Several contractors have called me recently to ask about bidding industrial work in addition to the commercial work they are currently performing. It is good that they reached out because industrial work can be more difficult to estimate and install.
Often, industrial specifications are significantly more complex than commercial ones. When you start to bid industrial work, it is important to read the specifications—which are usually large enough to divide into several volumes—very carefully. Always start with volume one. It contains important sections, such as notice to contractors, instructions to bidders and the bid form. Frequently, the bid form will indicate there are multiple bid items. This means you will have to prepare several bids for a single project. I have seen projects with more than 40 items. Budget some extra time to prepare your estimates if they have multiple bid items.
The specification index is also in volume one. It is important to review the index because electrical work is sometimes indicated in unusual divisions other than 26, 27 and 28. I often see work in Division 13.
One of the most significant differences between commercial and industrial projects is how conduit is specified. To start with, conduit is often specified in several different sections, including common work results, raceways and boxes, underground ducts and PVC-coated galvanized rigid conduit. The various sections can be frustrating, as they sometimes contradict each other. These contradictions are often a reason to send in a request for information (RFI). I usually send an RFI when the conflicts can significantly impact my bid price.
The most important parts of the conduit sections are the use specifications, which tell you where each type of conduit can be used. Read this carefully, as there are often expensive requirements, such as requiring PVC-coated galvanized conduit for all risers from underground.
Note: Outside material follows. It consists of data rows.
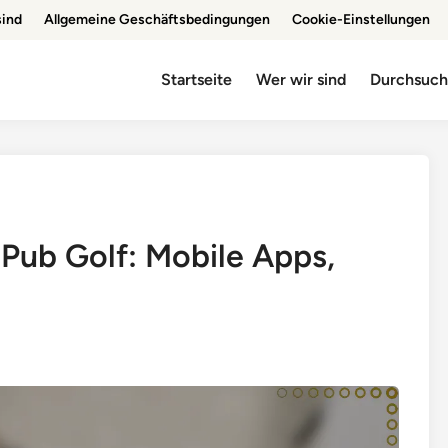
sind
Allgemeine Geschäftsbedingungen
Cookie-Einstellungen
Startseite
Wer wir sind
Durchsuc
Pub Golf: Mobile Apps,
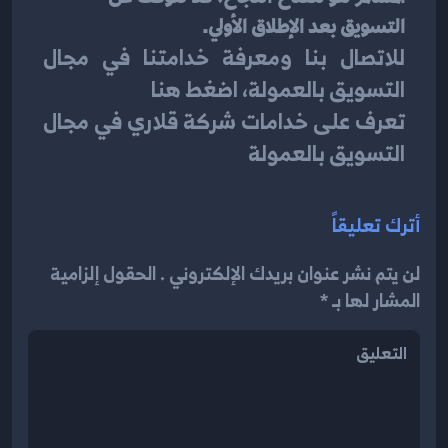
التسويق بعد الإطلاق الأولي.
للاتصال بنا ومعرفة خدامتنا في مجال 
التسويق بالعمولة، اضغط هنا
تعرف على خدامات شركة قلاري في مجال 
التسويق بالعمولة
أترك تعليقاً
لن يتم نشر عنوان بريدك الإلكتروني . الحقول إلزامية
المشار لها بـ *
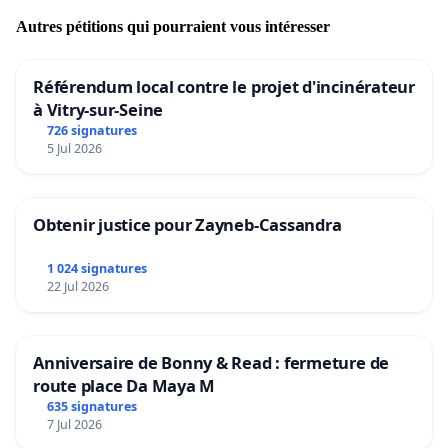
Autres pétitions qui pourraient vous intéresser
Référendum local contre le projet d'incinérateur
à Vitry-sur-Seine
726 signatures
5 Jul 2026
Obtenir justice pour Zayneb-Cassandra
1 024 signatures
22 Jul 2026
Anniversaire de Bonny & Read : fermeture de
route place Da Maya M
635 signatures
7 Jul 2026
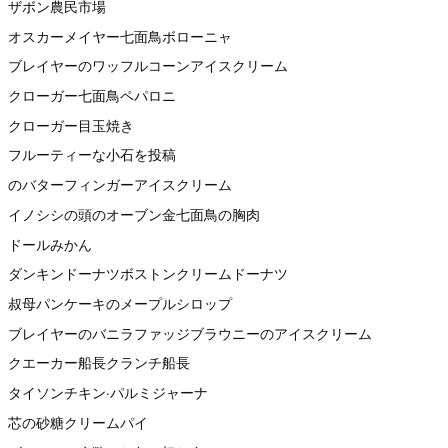
ザボン農民市場
オスカーメイヤー七面鳥ボローニャ
ブレイヤーのワッフルコーンアイスクリーム
クローガー七面鳥ペパロニ
クローガー目玉焼き
フルーティーな小石を投稿
のバターフィンガーアイスクリーム
イノシシの頭のオーブン金七面鳥の胸肉
ドールみかん
ダンキンドーナツボストンクリームドーナツ
叔母パンケーキのメープルシロップ
ブレイヤーのバニラファッジブラウニーのアイスクリーム
クエーカー船長クランチ船長
タイソンチキン·パルミジャーナ
芯の砂糖クリームパイ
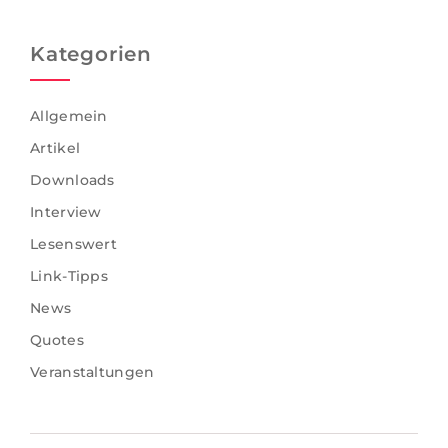
Kategorien
Allgemein
Artikel
Downloads
Interview
Lesenswert
Link-Tipps
News
Quotes
Veranstaltungen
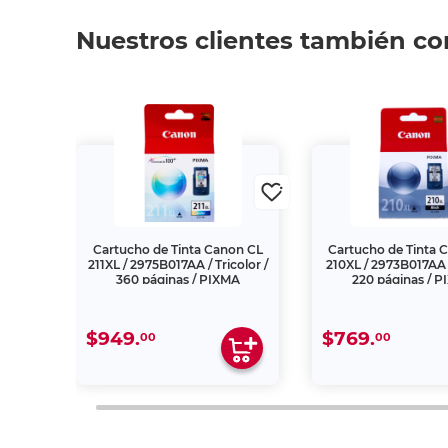
Nuestros clientes también c
 211 /
Cartucho de Tinta Canon CL
Cartucho de Tinta 
r /
211XL / 2975B017AA / Tricolor /
210XL / 2973B017AA 
360 páginas / PIXMA
220 páginas / 
$949.
$769.
00
00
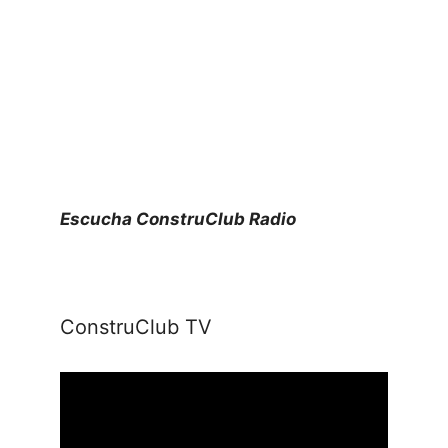
Escucha ConstruClub Radio
ConstruClub TV
Reproductor
de
vídeo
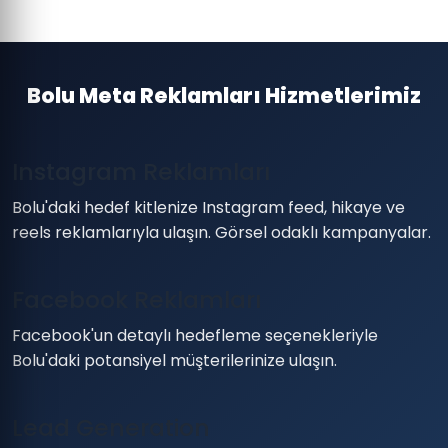
Bolu Meta Reklamları Hizmetlerimiz
Instagram Reklamları
Bolu'daki hedef kitlenize Instagram feed, hikaye ve
reels reklamlarıyla ulaşın. Görsel odaklı kampanyalar.
Facebook Reklamları
Facebook'un detaylı hedefleme seçenekleriyle
Bolu'daki potansiyel müşterilerinize ulaşın.
Lead Generation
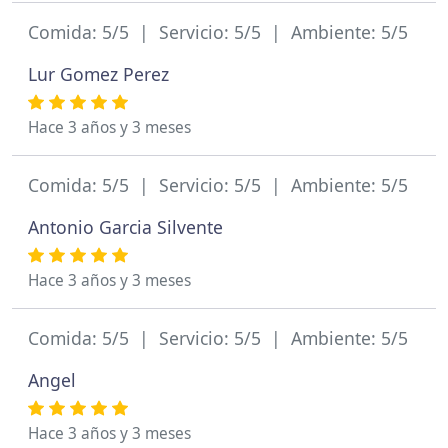
Comida: 5/5 | Servicio: 5/5 | Ambiente: 5/5
Lur Gomez Perez
Hace 3 años y 3 meses
Comida: 5/5 | Servicio: 5/5 | Ambiente: 5/5
Antonio Garcia Silvente
Hace 3 años y 3 meses
Comida: 5/5 | Servicio: 5/5 | Ambiente: 5/5
Angel
Hace 3 años y 3 meses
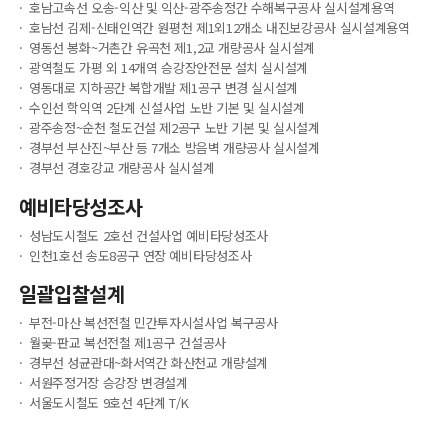
호남고속선 오송-익산 및 익산-광주송정간 수해복구공사 실시설계용역
호남선 김제-신태인역간 원평천 제1외12개소 내진보강공사 실시설계용역
영동선 봉화~거촌간 유곡천 제1,2교 개량공사 실시설계
광역철도 가평 외 14개역 승강장안전문 설치 실시설계
영동대로 지하공간 복합개발 제1공구 변경 실시설계
수인선 학익역 2단계 신설사업 노반 기본 및 실시설계
광주송정~순천 철도건설 제2공구 노반 기본 및 실시설계
경부선 부산진~부산 등 7개소 방음벽 개량공사 실시설계
경부선 경호강교 개량공사 실시설계
예비타당성조사
성남도시철도 2호선 건설사업 예비타당성조사
인천1호선 송도8공구 연장 예비타당성조사
일괄입찰설계
부전-마산 복선전철 민간투자시설사업 복구공사
월곶-판교 복선전철 제1공구 건설공사
경부선 성균관대~화서역간 화산천교 개량설계
서원주정거장 승강장 변경설계
서울도시철도 9호선 4단계 T/K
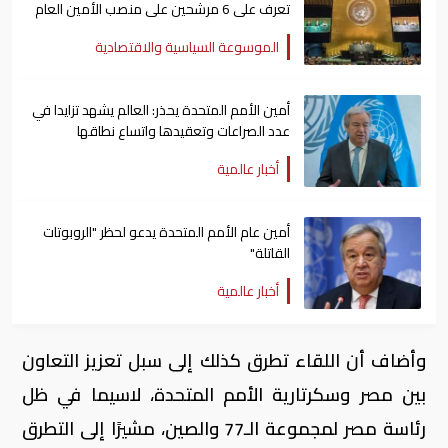
تعرف على 6 مرشحين على منصب الأمين العام
الموسوعة السياسية والاقتصادية
أمين الأمم المتحدة يحذر: العالم يشهد تزايدا في
عدد الصراعات وتعقيدها واتساع نطاقها
أخبار عالمية
أمين عام الأمم المتحدة يدعو لحظر "الروبوتات
القاتلة"
أخبار عالمية
وأضاف أن اللقاء تطرق كذلك إلى سبل تعزيز التعاون
بين مصر وسكرتارية الأمم المتحدة، لاسيما في ظل
رئاسة مصر لمجموعة الـ77 والصين، مشيرًا إلى التطرق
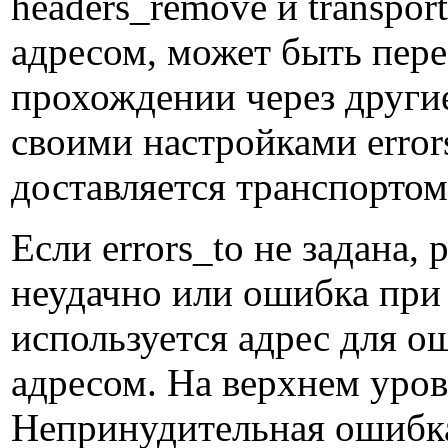
headers_remove и transport
адресом, может быть пер
прохождении через други
своими настройками error
доставляется транспортом 
Если errors_to не задана,
неудачно или ошибка при 
используется адрес для о
адресом. На верхнем уров
Непринудительная ошибка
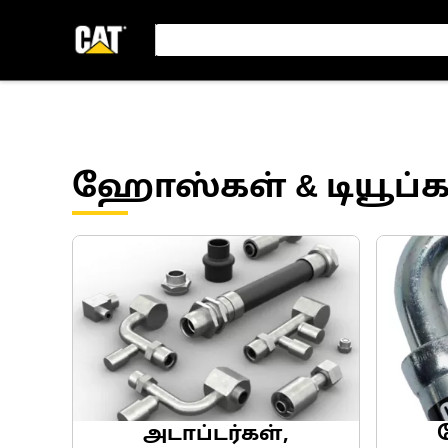
ஹோஸ்கள் & டியூப்க
அடாப்டர்கள்,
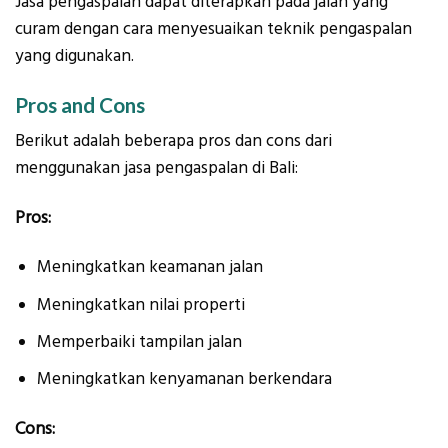
Jasa pengaspalan dapat diterapkan pada jalan yang
curam dengan cara menyesuaikan teknik pengaspalan
yang digunakan.
Pros and Cons
Berikut adalah beberapa pros dan cons dari
menggunakan jasa pengaspalan di Bali:
Pros:
Meningkatkan keamanan jalan
Meningkatkan nilai properti
Memperbaiki tampilan jalan
Meningkatkan kenyamanan berkendara
Cons:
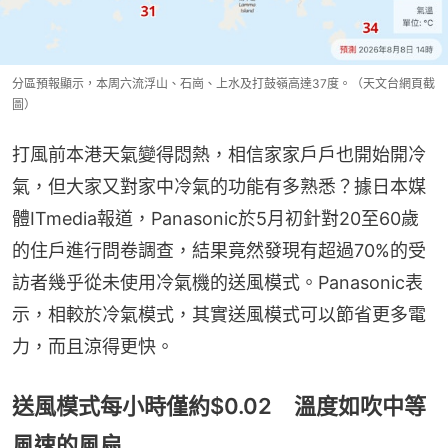
分區預報顯示，本周六流浮山、石崗、上水及打鼓嶺高達37度。（天文台網頁截
圖）
打風前本港天氣變得悶熱，相信家家戶戶也開始開冷
氣，但大家又對家中冷氣的功能有多熟悉？據日本媒
體ITmedia報道，Panasonic於5月初針對20至60歲
的住戶進行問卷調查，結果竟然發現有超過70%的受
訪者幾乎從未使用冷氣機的送風模式。Panasonic表
示，相較於冷氣模式，其實送風模式可以節省更多電
力，而且涼得更快。
送風模式每小時僅約$0.02 溫度如吹中等
風速的風扇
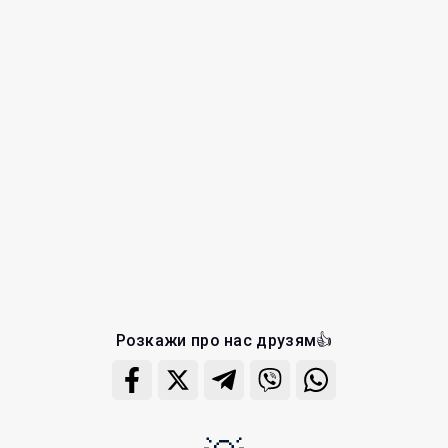
Розкажи про нас друзям👍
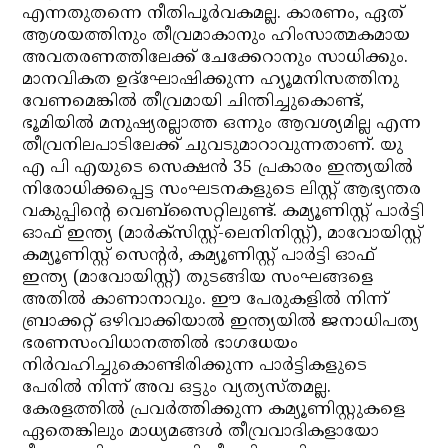
എന്നതുതന്നെ നീതിപൂര്‍വകമല്ല. കാരണം, ഏത്
ആശയത്തിനും തീവ്രമാകാനും ഹിംസാത്മകമായ
അവതരണത്തിലേക്ക് ചേക്കേറാനും സാധിക്കും.
മാനവികത ഉദ്‌ഘോഷിക്കുന്ന ഹ്യൂമനിസത്തിനു
വേണമെങ്കില്‍ തീവ്രമായി ചിന്തിച്ചുകൊണ്ട്,
ഭൂമിയില്‍ മനുഷ്യരല്ലാത്ത ഒന്നും ആവശ്യമില്ല എന്ന
തീവ്രനിലപാടിലേക്ക് ചുവടുമാറാവുന്നതാണ്. യു
എ പി എയുടെ സെക്ഷന്‍ 35 പ്രകാരം ഇന്ത്യയില്‍
നിരോധിക്കപ്പെട്ട സംഘടനകളുടെ ലിസ്റ്റ് ആഭ്യന്തര
വകുപ്പിന്റെ വെബ്‌സൈറ്റിലുണ്ട്. കമ്യൂണിസ്റ്റ് പാര്‍ട്ടി
ഓഫ് ഇന്ത്യ (മാര്‍ക്‌സിസ്റ്റ്-ലെനിനിസ്റ്റ്), മാവോയിസ്റ്റ്
കമ്യൂണിസ്റ്റ് സെന്റര്‍, കമ്യൂണിസ്റ്റ് പാര്‍ട്ടി ഓഫ്
ഇന്ത്യ (മാവോയിസ്റ്റ്) തുടങ്ങിയ സംഘങ്ങളെ
അതില്‍ കാണാനാവും. ഈ പേരുകളില്‍ നിന്ന്
ബ്രാക്കറ്റ് ഒഴിവാക്കിയാല്‍ ഇന്ത്യയില്‍ ജനാധിപത്യ
ഭരണസംവിധാനത്തില്‍ ഭാഗധേയം
നിര്‍വഹിച്ചുകൊണ്ടിരിക്കുന്ന പാര്‍ട്ടികളുടെ
പേരില്‍ നിന്ന് അവ ഒട്ടും വ്യത്യസ്തമല്ല.
കേരളത്തില്‍ പ്രവര്‍ത്തിക്കുന്ന കമ്യൂണിസ്റ്റുകളെ
ഏതെങ്കിലും മാധ്യമങ്ങള്‍ തീവ്രവാദികളായോ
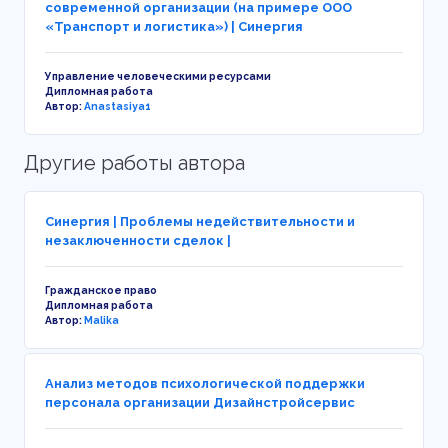
современной организации (на примере ООО
«Транспорт и логистика») | Синергия
Управление человеческими ресурсами
Дипломная работа
Автор:
Anastasiya1
Другие работы автора
Синергия | Проблемы недействительности и
незаключенности сделок |
Гражданское право
Дипломная работа
Автор:
Malika
Анализ методов психологической поддержки
персонала организации Дизайнстройсервис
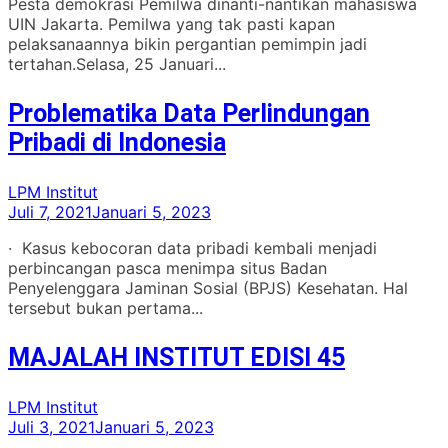
Pesta demokrasi Pemilwa dinanti-nantikan mahasiswa
UIN Jakarta. Pemilwa yang tak pasti kapan
pelaksanaannya bikin pergantian pemimpin jadi
tertahan.Selasa, 25 Januari...
Problematika Data Perlindungan
Pribadi di Indonesia
LPM Institut
Juli 7, 2021
Januari 5, 2023
· Kasus kebocoran data pribadi kembali menjadi
perbincangan pasca menimpa situs Badan
Penyelenggara Jaminan Sosial (BPJS) Kesehatan. Hal
tersebut bukan pertama...
MAJALAH INSTITUT EDISI 45
LPM Institut
Juli 3, 2021
Januari 5, 2023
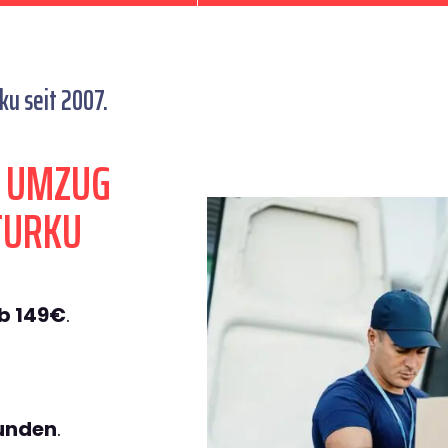
u seit 2007.
N UMZUG
TURKU
b 149€
.
tunden
.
The wire and cable section can be important because industrial projects often specify cables that are more expensive than the usual THHN/THWN. The standard is XHHW for most industrial projects. Again, check the use requirements, as different kinds of cable can be specified for each area in a project. The specifications in this section also specify expensive termination and splice requirements.
Industrial work often involves the use of a third-party company to do start-up and commissioning once the installation is done. This requirement is often spread across several parts of the specifications.
The last thing I want to cover about specifications is the different sections that mention material that needs to be quoted. For instance, there are often a dozen sections just for the various types of switchgear.
I start my industrial projects similarly to the way I start commercial ones. Download the drawings, set them up in your on-screen takeoff software (if you have it), study the drawings, do a specification outline and proceed with the counts needed for quotation reasons. Next, contact your vendors immediately to solicit quotes for special material required by the specifications. Then, I list and takeoff the feeders, which is a change from the way I takeoff commercial projects. Feeders can account for 80% of a project’s takeoff time. By the time you finish the feeders, the light at the end of the tunnel should be very bright. After finishing the feeder takeoff, the estimate proceeds as usual.
The feeder takeoff is usually more complicated on industrial projects. Part of the complication is how the feeders are identified in the feeder schedules. Many schedules specify a conduit with wire from the beginning to the end. The problem with this is that the conduit can change locations many times in a single run. It can start out underground, split off from a ductbank, rise into a building NEMA 1 area and cross into a NEMA 4X area. The feeder I just outlined requires three different kinds of conduit, with several pullboxes that may or may not be shown. I prefer schedules that specify each segment of a feeder run separately. My least favorite type of feeder schedule is the one that specifies the conduit in one table and cable in another. This adds significantly to the time required to complete the estimate.
You may be exposed to control systems, which can be very complex and a new type of work. Make sure you understand your scope and installation requirements in this area.
I have outlined above a few of the most complicated areas of an industrial estimate. When starting to perform these estimates, take your time and be absolutely sure you clearly understand the requirements.